Prisons and contagious diseases are a deadly combination. Unhygienic and overcrowded, they easily become death traps. The 18th-century penal reformer, politician and philanthropist John Howard spent much of his life travelling to visit jails. He found, in particular in the UK, many disease-ridden prisons.
The dreaded jail fever, typhus (spread by lice, fleas and mites), was rampant and could decimate prison populations in a short space of time. In the end, it Howard himself. He contracted typhus during a prison visit in present-day Ukraine and died there shortly after, in January 1790.
Fast forward to 2020. Prisons are perhaps becoming the epicentre of the pandemic, as closed environments with little privacy and usually very little chance of social distancing. In March there were reports of prison disturbances in Italy from inmates fearing they could be at increased risk of becoming infected.
There were also riots and mass escapes in other countries including Brazil, where coronavirus was referred to by Renato Lima, director-president of the Brazilian Public Security Forum, as a “time bomb”. Lima highlighted overcrowding, a lack of a health facilities and the large number of older prisoners as specific risk factors. This was in early March and by then it was becoming clear that prisons globally were going to face a huge infection and contagion risk.
Yet many other prison systems seemed to almost view the situation as business as usual. In the Netherlands, measures were announced on March 13 which amounted to nothing more than a ban on visitors and on prisoners being granted day release. Other prisons systems undertook things even more gradually. For example, in Belgium visits were limited to one visitor per prisoner on March 12, with a complete ban on visitors being imposed the following week. The same lacklustre approach was also seen in the Czech Republic, Australia and Canada.
Such measures were never likely to keep the virus out for long. And once inside, more radical measures were going to be needed to avoid prison sentences becoming death sentences by stealth and exposing those who work in prisons to unacceptable risk. In contrast, something quite remarkable was starting to happen in countries that suffered a peak of the virus relatively early – and that are not exactly known for their luxurious prison conditions or their liberal approach to imprisonment.
Iran and Turkey
Iran has horrific prison conditions. It has a huge system with around 240,000 prisoners held in jails designed for about 150,000. Overcrowding is the norm. On March 3 it was announced that Iran was set to temporarily release some 54,000 prisoners, amounting to about 22 per cent of the prison population.
This was a huge step in a country where imprisonment is heavily used. Subsequently the number of released prisoners was revised up to 85,000, or 35 per cent of the original total number of prisoners. This came to include British-Iranian charity worker Nazanin Zaghari-Ratcliffe. She received an ankle bracelet and was ordered to stay in the home of relatives. In all, it appears nearly 100,000 prisoners may have left Iranian prisons early.
A similar situation emerged in Turkey in late March with a proposal to free 45,000 prisoners temporarily. The bill became law on April 13. A separate bill is set to pass to free another 45,000 prisoners permanently. Turkey’s prisoner population in 2019 was around 286,000, many of whom were political prisoners. A reduction of 90,000 would mean a reduction of 31 per cent. This is massive but at the same time it must be noted that political prisoners would not be eligible for release. It highlights the intense political nature of imprisonment in a country where conditions historically are inhumane and overcrowded.
On a smaller, but still significant scale, in Ethiopia 4,011 prisoners were pardoned and released on March 13. Some 10,000 have been released from prisons in Afghanistan, whereas prisoner releases, albeit on a much smaller scale, occurred across the United States, in states like California. Other countries following this early release plan include India, Indonesia and Morroco.
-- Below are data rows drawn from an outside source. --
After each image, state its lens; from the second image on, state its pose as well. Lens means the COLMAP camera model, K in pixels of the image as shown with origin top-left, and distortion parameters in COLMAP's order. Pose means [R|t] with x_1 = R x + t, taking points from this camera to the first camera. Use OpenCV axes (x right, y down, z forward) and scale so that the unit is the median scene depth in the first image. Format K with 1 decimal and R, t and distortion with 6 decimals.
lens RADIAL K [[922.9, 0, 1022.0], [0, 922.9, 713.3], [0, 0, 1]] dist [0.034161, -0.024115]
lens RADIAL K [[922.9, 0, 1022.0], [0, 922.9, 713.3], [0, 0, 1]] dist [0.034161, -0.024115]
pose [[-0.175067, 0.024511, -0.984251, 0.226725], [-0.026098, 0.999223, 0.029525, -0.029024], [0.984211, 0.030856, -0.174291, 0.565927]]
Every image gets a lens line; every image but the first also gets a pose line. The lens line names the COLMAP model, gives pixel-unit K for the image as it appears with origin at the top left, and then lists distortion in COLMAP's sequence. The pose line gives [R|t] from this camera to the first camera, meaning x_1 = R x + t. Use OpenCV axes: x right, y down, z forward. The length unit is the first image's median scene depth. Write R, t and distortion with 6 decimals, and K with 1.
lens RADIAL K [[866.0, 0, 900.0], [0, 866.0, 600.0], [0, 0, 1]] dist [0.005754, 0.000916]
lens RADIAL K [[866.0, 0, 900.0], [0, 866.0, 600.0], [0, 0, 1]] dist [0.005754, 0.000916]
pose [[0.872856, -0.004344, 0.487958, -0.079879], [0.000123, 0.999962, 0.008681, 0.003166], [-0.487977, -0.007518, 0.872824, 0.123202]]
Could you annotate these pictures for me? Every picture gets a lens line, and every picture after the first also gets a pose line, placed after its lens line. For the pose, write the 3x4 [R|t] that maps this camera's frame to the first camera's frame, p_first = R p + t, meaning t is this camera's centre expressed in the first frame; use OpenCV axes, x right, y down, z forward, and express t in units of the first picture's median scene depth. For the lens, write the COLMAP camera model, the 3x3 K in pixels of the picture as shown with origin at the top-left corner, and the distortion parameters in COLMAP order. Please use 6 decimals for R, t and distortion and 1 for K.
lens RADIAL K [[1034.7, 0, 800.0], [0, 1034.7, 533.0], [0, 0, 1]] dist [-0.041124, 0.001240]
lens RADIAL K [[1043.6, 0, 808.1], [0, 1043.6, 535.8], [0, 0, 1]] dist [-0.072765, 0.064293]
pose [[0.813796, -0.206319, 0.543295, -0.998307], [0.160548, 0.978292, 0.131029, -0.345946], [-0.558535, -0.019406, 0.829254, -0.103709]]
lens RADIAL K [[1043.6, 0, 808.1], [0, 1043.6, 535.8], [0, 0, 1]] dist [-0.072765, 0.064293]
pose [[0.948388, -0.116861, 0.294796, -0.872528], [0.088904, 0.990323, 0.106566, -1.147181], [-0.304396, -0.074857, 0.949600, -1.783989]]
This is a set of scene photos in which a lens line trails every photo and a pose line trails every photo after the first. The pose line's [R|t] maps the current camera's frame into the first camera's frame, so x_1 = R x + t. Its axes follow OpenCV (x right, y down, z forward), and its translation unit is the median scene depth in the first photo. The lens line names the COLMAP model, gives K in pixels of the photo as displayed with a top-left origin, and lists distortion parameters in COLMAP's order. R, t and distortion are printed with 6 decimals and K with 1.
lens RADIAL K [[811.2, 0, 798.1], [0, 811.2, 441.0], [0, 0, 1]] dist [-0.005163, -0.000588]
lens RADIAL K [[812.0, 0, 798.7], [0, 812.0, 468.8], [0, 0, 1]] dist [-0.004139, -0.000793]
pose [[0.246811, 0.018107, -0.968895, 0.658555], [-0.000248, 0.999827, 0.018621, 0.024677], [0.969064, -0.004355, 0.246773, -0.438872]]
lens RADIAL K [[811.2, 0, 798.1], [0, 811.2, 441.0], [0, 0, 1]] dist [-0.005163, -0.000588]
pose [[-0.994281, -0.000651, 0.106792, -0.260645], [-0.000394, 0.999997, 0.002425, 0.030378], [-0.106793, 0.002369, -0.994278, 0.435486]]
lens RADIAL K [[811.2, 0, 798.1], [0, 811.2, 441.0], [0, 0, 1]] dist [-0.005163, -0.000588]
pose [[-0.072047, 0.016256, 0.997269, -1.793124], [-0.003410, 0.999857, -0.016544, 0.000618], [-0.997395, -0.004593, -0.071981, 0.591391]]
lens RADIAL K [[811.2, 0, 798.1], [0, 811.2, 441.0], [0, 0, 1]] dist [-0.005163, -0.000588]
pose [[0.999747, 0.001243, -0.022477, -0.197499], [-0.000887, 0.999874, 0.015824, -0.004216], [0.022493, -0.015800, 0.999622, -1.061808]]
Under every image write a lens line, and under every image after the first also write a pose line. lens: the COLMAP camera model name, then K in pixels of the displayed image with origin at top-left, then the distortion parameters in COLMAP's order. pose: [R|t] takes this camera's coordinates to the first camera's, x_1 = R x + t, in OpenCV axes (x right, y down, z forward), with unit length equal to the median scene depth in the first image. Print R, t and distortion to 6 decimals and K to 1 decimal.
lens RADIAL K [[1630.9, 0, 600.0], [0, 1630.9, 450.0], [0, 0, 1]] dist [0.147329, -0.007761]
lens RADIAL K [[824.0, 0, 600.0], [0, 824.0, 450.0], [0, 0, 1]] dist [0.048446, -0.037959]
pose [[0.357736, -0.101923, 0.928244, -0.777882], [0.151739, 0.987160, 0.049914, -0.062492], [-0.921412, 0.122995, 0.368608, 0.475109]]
The UK’s approach has been decidedly mixed. The Prison Inspectorate announced that it was ceasing inspections on March 17 and by the end of the month it was announced that pregnant women prisoners would be up for early release. There is news of prisoners self-isolating and of increasing the number of prisoners in single cells. At the same time, due to inactivity in criminal courts the flow of new prisoners has been reduced. The prison is also slowly going down through “normal” release processes. So, slowly but surely, almost by stealth, the prison rate is reducing in the UK.
Initially, the intention was to have some 4,000 prisoners leave prison early (which is approaching one in 20). Yet the reality is more messy than that, with issues over the availability of electronic tags, the need for risk assessments and community supervision arrangements. It was mentioned in the Commons Justice Committee that no more than 18 prisoners had been released under these plans. That is a pitiful number that will do nothing to avert a major health emergency in UK prisons, which has already seen two prison officers die after getting COVID-19 symptoms. This process now seems to have been halted and there is a lack of clarity around the whole issue.
The UK’s next move runs counter to global trends: rather than upscaling release, the system is in fact set to increase capacity. It has been reported that perhaps as many as 2,000 makeshift cells are being created to facilitate social distancing in prisons. In doing so, the UK’s approach is to more doggedly resist mass release than some of the world’s most punitive states.